§ **TO DO**:
Omitting the pictures, output all of the records precisely as written.
****************************************
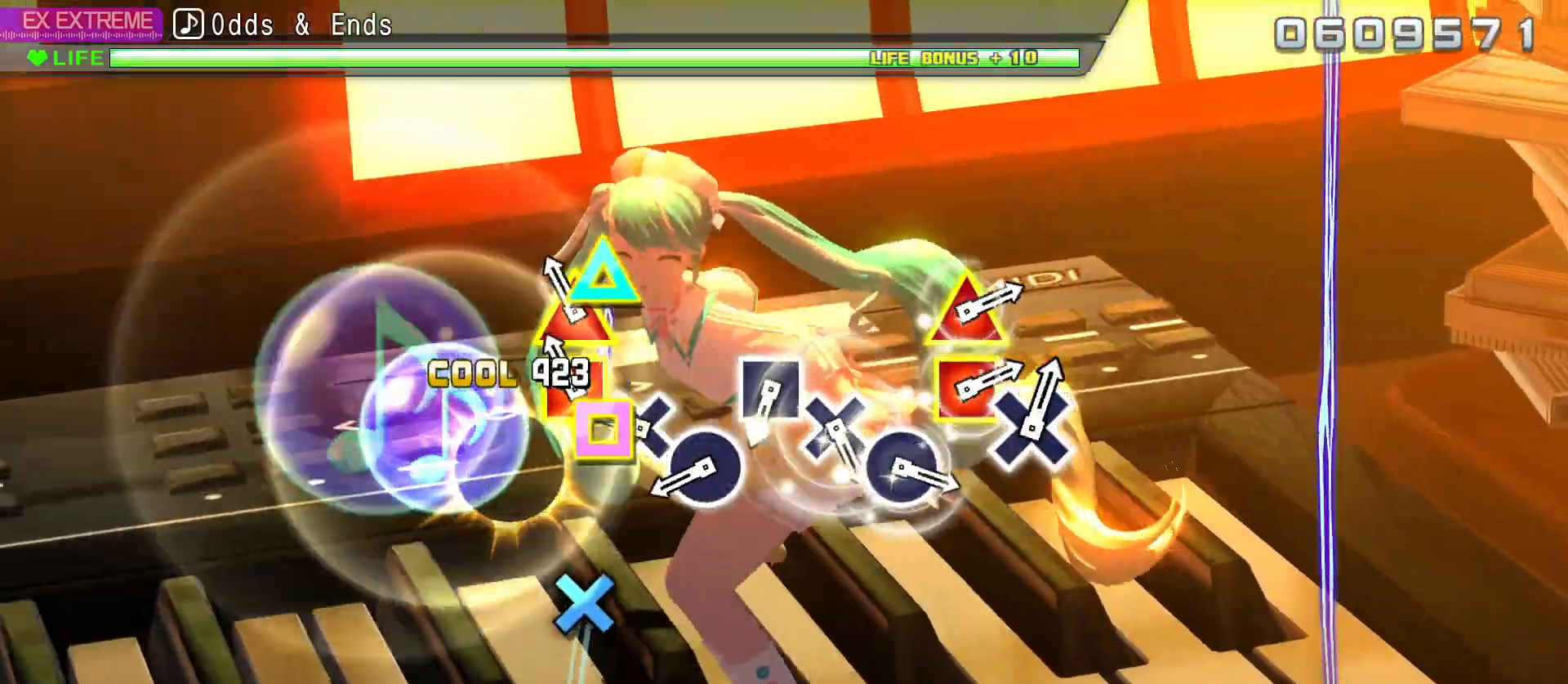
{"buttons": ["CIRCLE"], "left_stick": "center", "right_stick": "center", "events": [[33, "DPAD_RIGHT", "up"], [83, "TRIANGLE", "down"], [100, "SQUARE", "down"], [250, "DPAD_DOWN", "down"], [250, "SQUARE", "up"], [267, "TRIANGLE", "up"], [383, "DPAD_DOWN", "up"], [417, "CIRCLE", "down"]]}
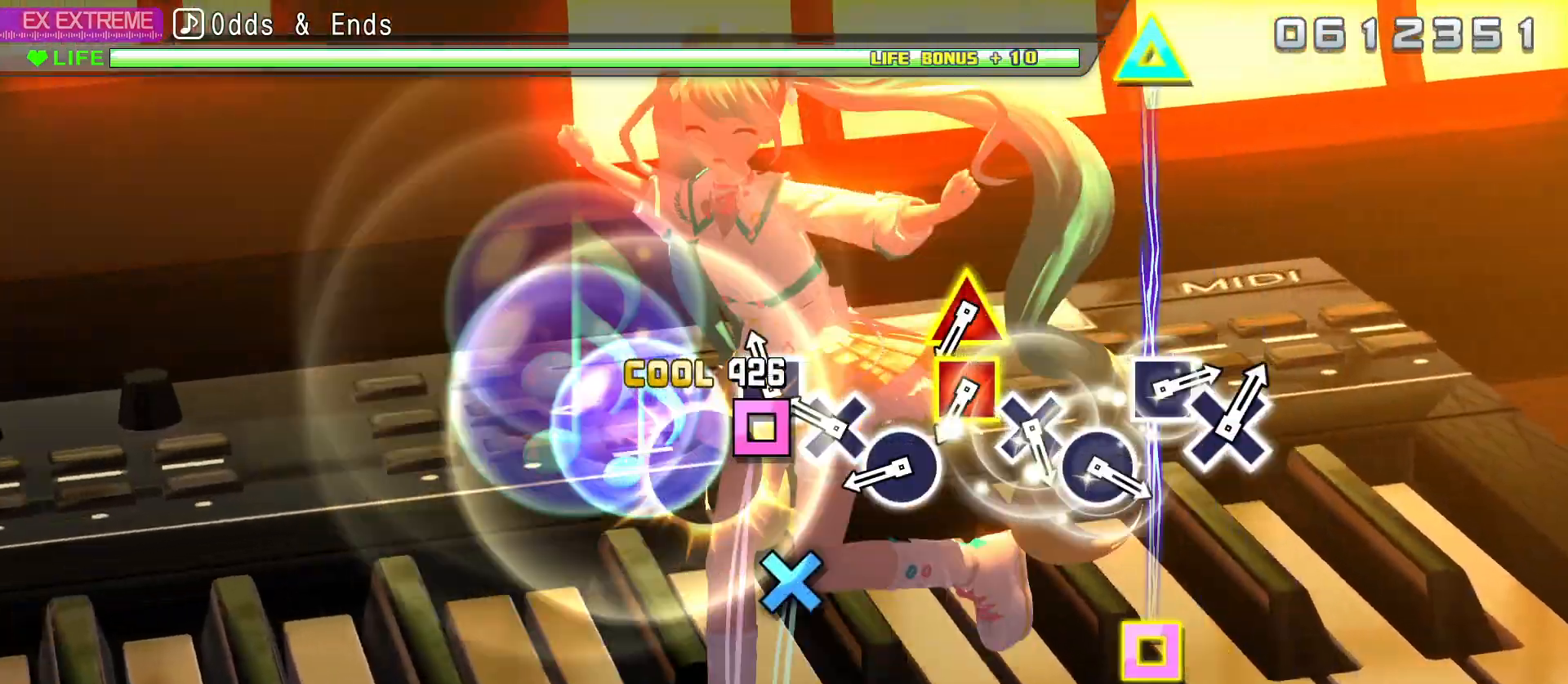
{"buttons": [], "left_stick": "center", "right_stick": "center", "events": [[67, "CIRCLE", "up"], [67, "DPAD_LEFT", "down"], [183, "DPAD_LEFT", "up"], [233, "CROSS", "down"], [367, "CROSS", "up"], [383, "DPAD_RIGHT", "down"], [500, "DPAD_RIGHT", "up"]]}
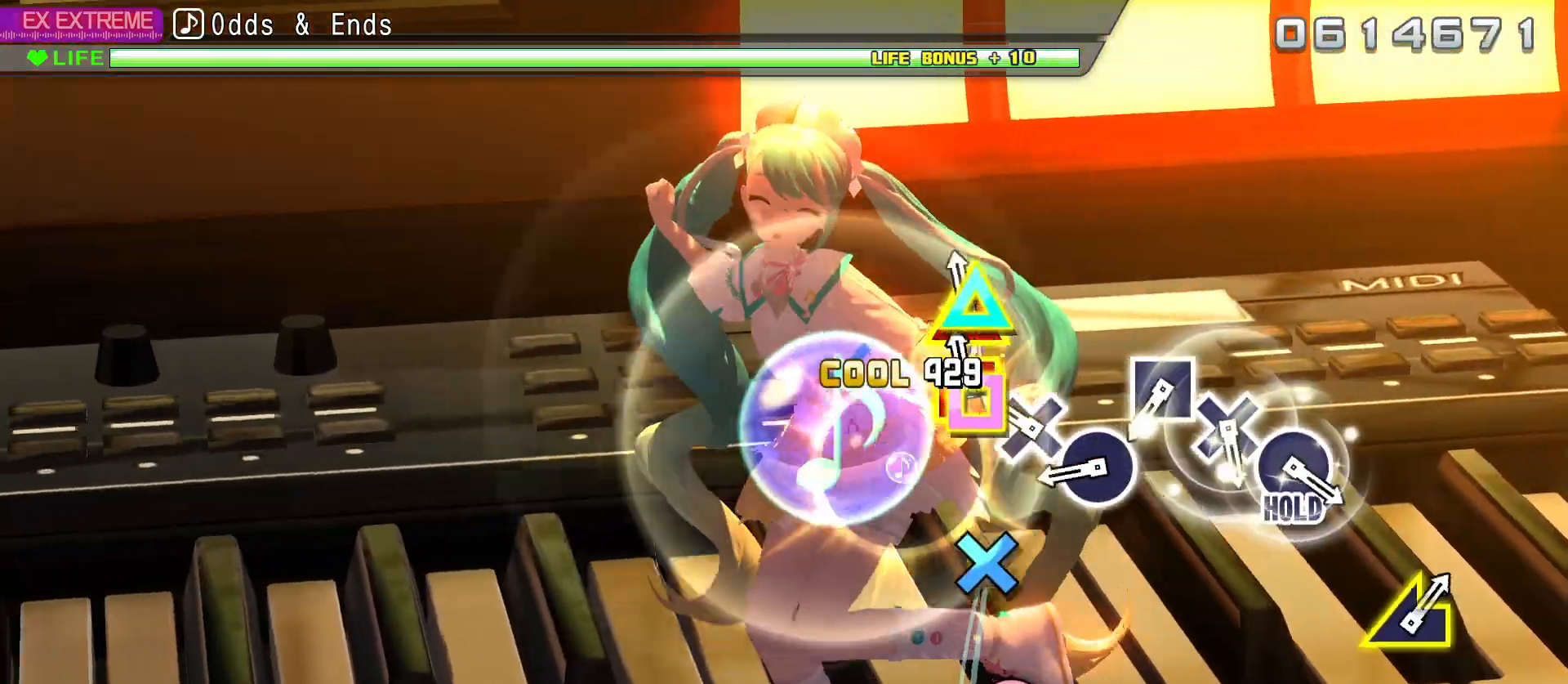
{"buttons": ["DPAD_LEFT"], "left_stick": "center", "right_stick": "center", "events": [[33, "TRIANGLE", "down"], [50, "SQUARE", "down"], [200, "DPAD_DOWN", "down"], [200, "SQUARE", "up"], [217, "TRIANGLE", "up"], [317, "DPAD_DOWN", "up"], [350, "CIRCLE", "down"], [500, "CIRCLE", "up"], [500, "DPAD_LEFT", "down"]]}
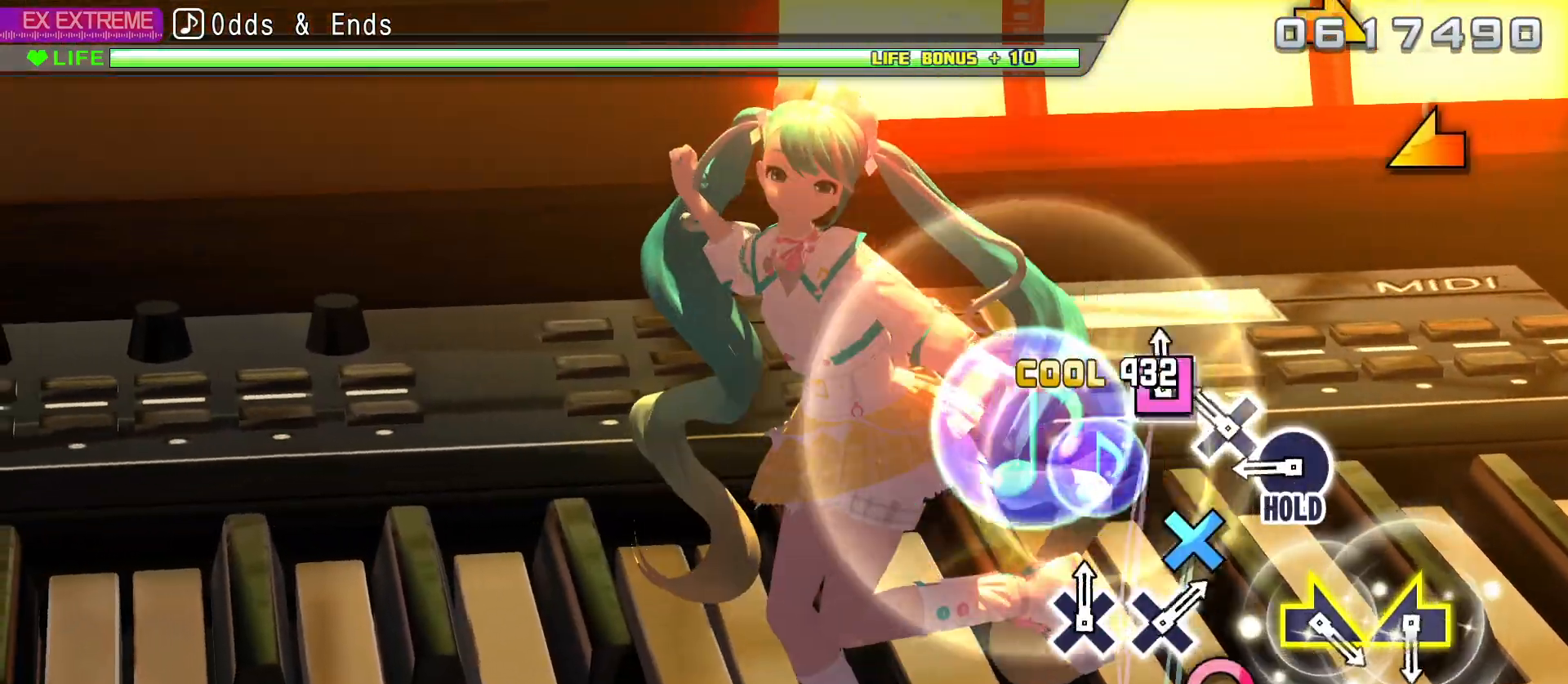
{"buttons": ["L2"], "left_stick": "center", "right_stick": "center", "events": [[117, "DPAD_LEFT", "up"], [150, "CROSS", "down"], [267, "CROSS", "up"], [300, "DPAD_RIGHT", "down"], [367, "L2", "down"], [483, "DPAD_RIGHT", "up"]]}
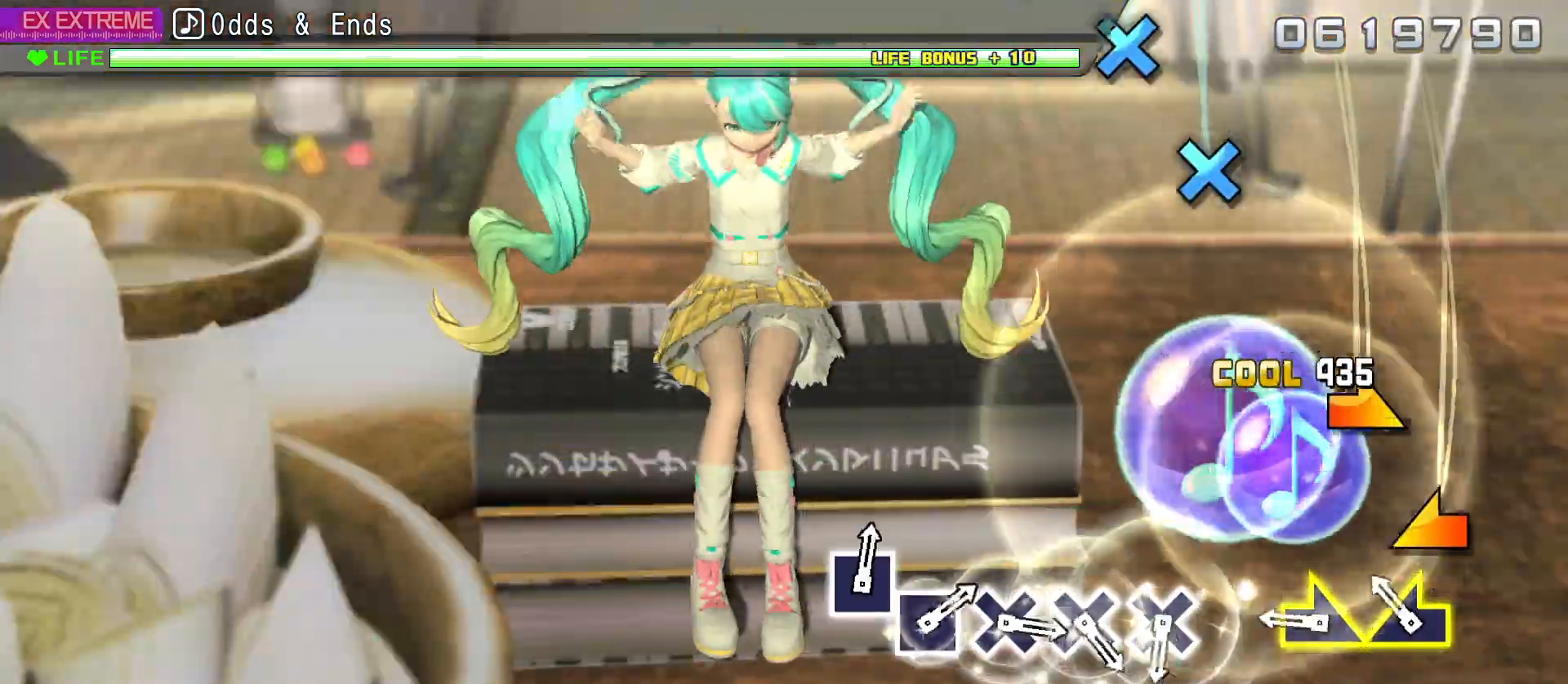
{"buttons": ["L2"], "left_stick": "center", "right_stick": "center", "events": [[117, "right_stick", "up-left"], [267, "right_stick", "right"], [383, "right_stick", "center"]]}
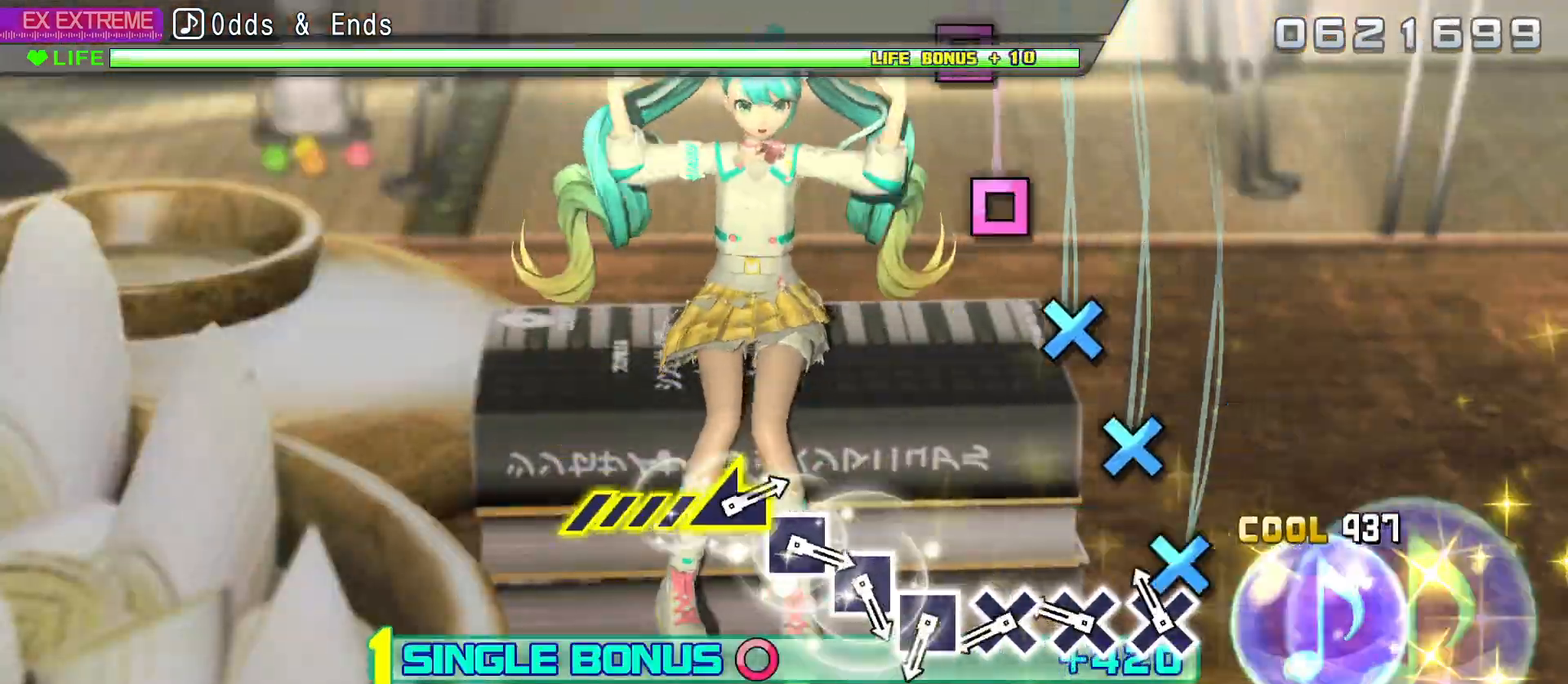
{"buttons": ["CROSS", "L2"], "left_stick": "center", "right_stick": "center", "events": [[100, "CROSS", "down"], [167, "CROSS", "up"], [267, "CROSS", "down"], [333, "CROSS", "up"], [400, "CROSS", "down"]]}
****************************************
§ **RESULT OF THIS EXERCISE**:
{"buttons": ["CIRCLE"], "left_stick": "center", "right_stick": "center", "events": [[33, "DPAD_RIGHT", "up"], [83, "TRIANGLE", "down"], [100, "SQUARE", "down"], [250, "DPAD_DOWN", "down"], [250, "SQUARE", "up"], [267, "TRIANGLE", "up"], [383, "DPAD_DOWN", "up"], [417, "CIRCLE", "down"]]}
{"buttons": [], "left_stick": "center", "right_stick": "center", "events": [[67, "CIRCLE", "up"], [67, "DPAD_LEFT", "down"], [183, "DPAD_LEFT", "up"], [233, "CROSS", "down"], [367, "CROSS", "up"], [383, "DPAD_RIGHT", "down"], [500, "DPAD_RIGHT", "up"]]}
{"buttons": ["DPAD_LEFT"], "left_stick": "center", "right_stick": "center", "events": [[33, "TRIANGLE", "down"], [50, "SQUARE", "down"], [200, "DPAD_DOWN", "down"], [200, "SQUARE", "up"], [217, "TRIANGLE", "up"], [317, "DPAD_DOWN", "up"], [350, "CIRCLE", "down"], [500, "CIRCLE", "up"], [500, "DPAD_LEFT", "down"]]}
{"buttons": ["L2"], "left_stick": "center", "right_stick": "center", "events": [[117, "DPAD_LEFT", "up"], [150, "CROSS", "down"], [267, "CROSS", "up"], [300, "DPAD_RIGHT", "down"], [367, "L2", "down"], [483, "DPAD_RIGHT", "up"]]}
{"buttons": ["L2"], "left_stick": "center", "right_stick": "center", "events": [[117, "right_stick", "up-left"], [267, "right_stick", "right"], [383, "right_stick", "center"]]}
{"buttons": ["CROSS", "L2"], "left_stick": "center", "right_stick": "center", "events": [[100, "CROSS", "down"], [167, "CROSS", "up"], [267, "CROSS", "down"], [333, "CROSS", "up"], [400, "CROSS", "down"]]}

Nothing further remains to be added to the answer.